→ **AIM OF THE EXERCISE**
Output exactly the lines from the one holding "pinky tip: (628, 820)" through the final line of the entries.

Images with pose keypoints
------------------------------------------------------------------------

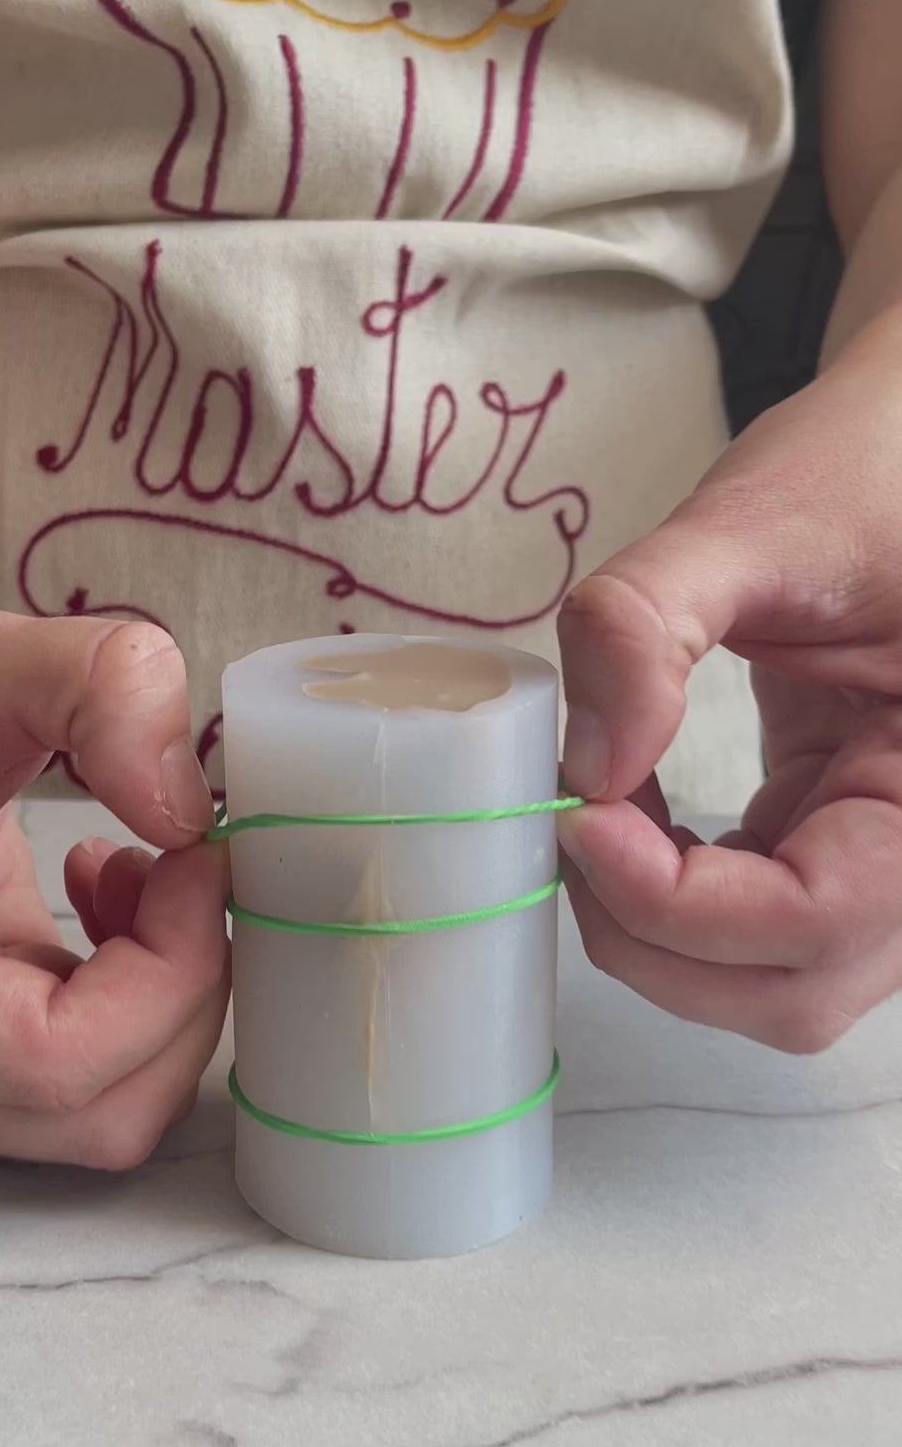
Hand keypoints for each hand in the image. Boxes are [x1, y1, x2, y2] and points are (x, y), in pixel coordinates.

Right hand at [0, 612, 228, 1162]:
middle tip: (184, 868)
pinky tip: (113, 895)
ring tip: (144, 877)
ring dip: (167, 999)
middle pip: (96, 1117)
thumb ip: (92, 684)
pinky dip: (141, 997)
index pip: (52, 1064)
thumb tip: (187, 810)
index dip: (166, 975)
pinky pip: (86, 1074)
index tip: (194, 859)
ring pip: (103, 1115)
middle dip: (183, 993)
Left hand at [556, 309, 901, 1051]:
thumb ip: (648, 623)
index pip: (818, 919)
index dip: (681, 903)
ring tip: (599, 818)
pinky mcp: (832, 848)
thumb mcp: (752, 524)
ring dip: (659, 932)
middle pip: (792, 990)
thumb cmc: (856, 477)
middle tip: (576, 829)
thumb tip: (583, 762)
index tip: (580, 817)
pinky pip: (750, 931)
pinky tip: (628, 820)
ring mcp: (885, 866)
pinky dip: (670, 902)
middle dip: (659, 938)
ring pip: (768, 983)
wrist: (893, 455)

------------------------------------------------------------------------

→ **EXPECTED ANSWER**
pinky tip: (628, 820)
ring mcp: (885, 866)
pinky dip: (670, 902)
middle dip: (659, 938)
ring pip: (768, 983)
wrist: (893, 455)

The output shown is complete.